Phi-translation consists of evaluating the original instruction in the context of each of its block’s predecessors. Phi operands are replaced by the value incoming from the predecessor. The value is available in the predecessor if the translated instruction is equivalent to a constant, function argument, or another instruction that dominates the predecessor.

Phi-insertion occurs after phi-translation if the value is available in every predecessor. At that point, a phi of the equivalent values is constructed and used to replace the original instruction. The full process is illustrated in the following example.

Our generalization eliminated the need for a dependent phi and introduced the ability to insert the missing values in cases where the instruction is partially redundant. To prevent increases in code size (ignoring the inserted phi instructions), the insertion is only made if it’s the only one required. The full process is illustrated in the following example.

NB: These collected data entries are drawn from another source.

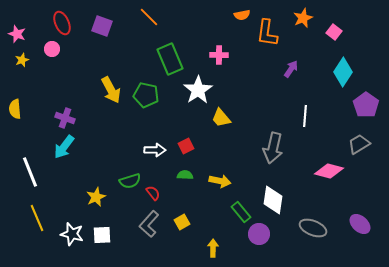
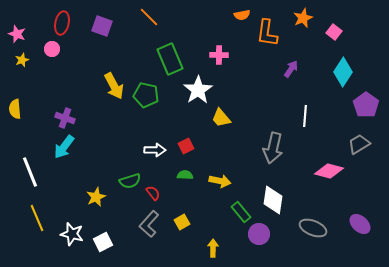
red ellipse at (62, 23): rotated 35 degrees clockwise
yellow arrow at (111, 90): moved 3 px right, 4 px up
white square at (102, 235): moved 1 px right, 7 px down; rotated 24 degrees counterclockwise
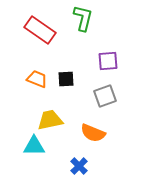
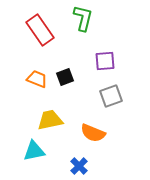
red rectangle: rotated 20 degrees clockwise
purple square: moved 3 px left
black square: moved 1 px left, 2 px up; rotated 18 degrees counterclockwise
gray square: moved 6 px right
cyan triangle: moved 5 px down; rotated 10 degrees counterclockwise
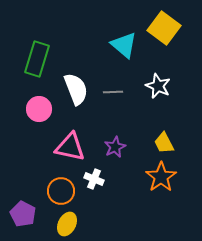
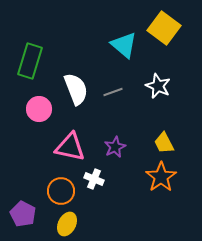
green rectangle: moved 7 px left, 2 px down
gray line: rotated 18 degrees counterclockwise
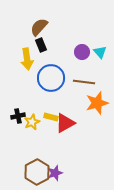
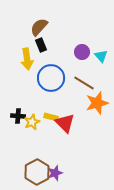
cyan triangle: moved 1 px right, 4 px down
brown line: moved 1 px down; rotated 25 degrees clockwise
black cross: rotated 16 degrees clockwise
red triangle: rotated 45 degrees counterclockwise
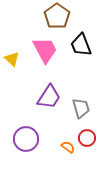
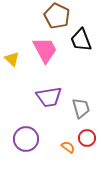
brown pentagon: rotated 10 degrees counterclockwise
black trapezoid: moved 5 px up
purple trapezoid: rotated 48 degrees clockwise
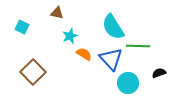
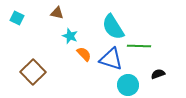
cyan square: moved 5 px left, 9 px up
cyan star: rotated 28 degrees counterclockwise
green line: moved 1 px right
orange semicircle: rotated 14 degrees clockwise
blue triangle: rotated 30 degrees counterclockwise
black semicircle: moved 1 px left, 1 px down
cyan circle: moved 2 px down
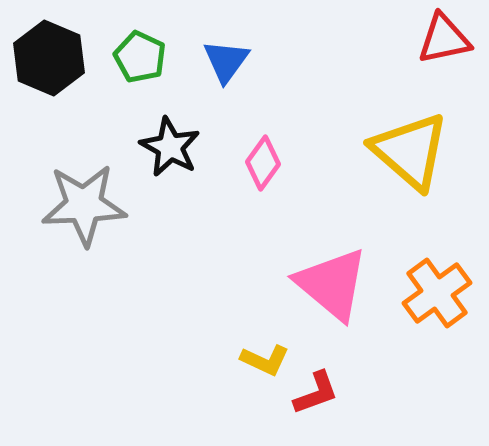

Integrating PRE into the existing framework also allowed us to gain loop-invariant code motion (LICM) for free. The optimistic assumption, combined with PRE, allows NewGVN to speculatively hoist instructions out of loops. On the other hand, LICM in GVN relies on using LoopInfo and can only handle very specific cases.

Missing Features

The two main features our PRE implementation lacks are critical edge splitting and load coercion. Critical edge splitting is required to ensure that we do not insert instructions into paths where they won’t be used. Currently, our implementation simply bails in such cases. Load coercion allows us to detect equivalences of loaded values with different types, such as loads of i32 and float, and then coerce the loaded type using conversion operations.

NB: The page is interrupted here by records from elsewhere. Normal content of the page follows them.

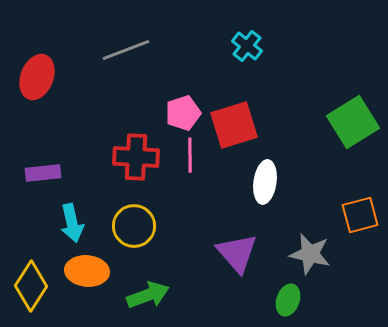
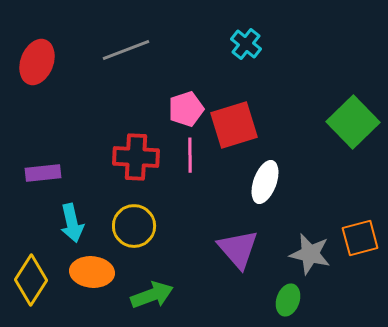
cyan cross: moved 1 px left, 2 px up
red ellipse: moved 15 px up
pink pentagon: moved 3 px right, 4 px up
green square: rotated 12 degrees counterclockwise
white ellipse: rotated 12 degrees clockwise
orange square: moved 23 px down
purple triangle: moved 1 px right, 4 px up
orange ellipse: moved 5 px right, 1 px down
yellow diamond: moved 6 px up
green arrow: moved 4 px right
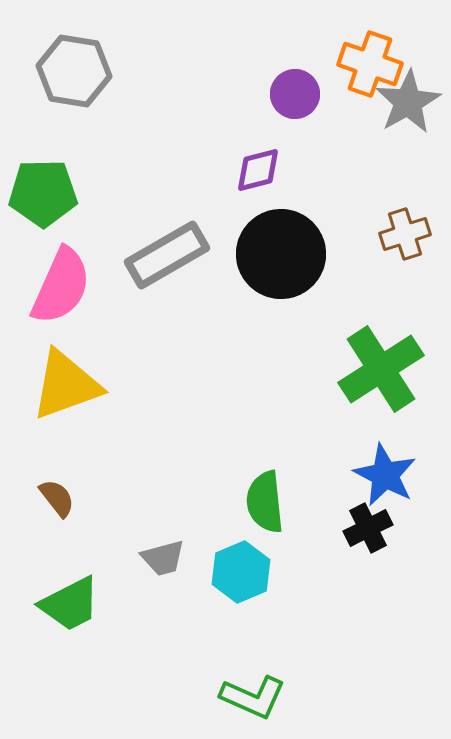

The difficulty in implementing these features is that NewGVN is designed to perform analysis and transformation in separate steps, while these features involve modifying the function during the analysis phase.

Results

We evaluated our implementation using the automated benchmarking tool Phoronix Test Suite from which we selected a set of 20 C/C++ applications (listed below).


aircrack-ng	encode-flac	luajit	scimark2
botan	espeak	mafft	simdjson
zstd	fftw	ngspice	sqlite-speedtest
crafty	john-the-ripper	quantlib	tjbench
draco	jpegxl	rnnoise	graphics-magick

The default -O2 pipeline was used. The only change betweeen compilations was the value numbering pass used.

Despite the missing features, we observed that our implementation, on average, performs 0.4% better than GVN. However, it is important to mention that our solution hasn’t been fine-tuned to consider the rest of the optimization pipeline, which resulted in some cases where our implementation regressed compared to both GVN and the existing NewGVN. The most severe case was with jpegxl, where our implementation, on average, performed 10% worse than GVN. It’s important to note that this was an outlier; excluding jpegxl, most regressions were at most 2%. Unfortunately, due to time constraints, we were unable to study these cases in more detail.

Future Work

In the future, we plan to implement the aforementioned missing features and fine-tune the heuristics for when to perform PRE to prevent the regressions discussed in the results section. Once these issues are addressed, we’ll upstream our implementation, bringing us a step closer to reviving NewGVN.